§ Task description
Collect every line in the records below that contains the word "part", and copy each such line unchanged.
· · ·
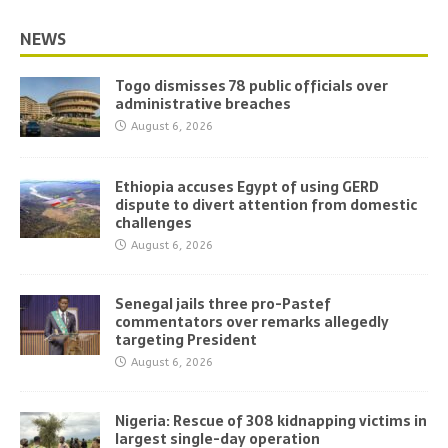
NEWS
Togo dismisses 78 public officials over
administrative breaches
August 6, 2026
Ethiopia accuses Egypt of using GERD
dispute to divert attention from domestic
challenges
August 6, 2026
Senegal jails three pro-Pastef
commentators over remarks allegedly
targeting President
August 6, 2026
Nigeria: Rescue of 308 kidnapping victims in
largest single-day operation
· · ·
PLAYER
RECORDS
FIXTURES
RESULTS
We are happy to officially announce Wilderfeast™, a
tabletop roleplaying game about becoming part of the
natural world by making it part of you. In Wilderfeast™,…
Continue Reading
· · ·
§ Answer to this task
tabletop roleplaying game about becoming part of the
natural world by making it part of you. In Wilderfeast™,…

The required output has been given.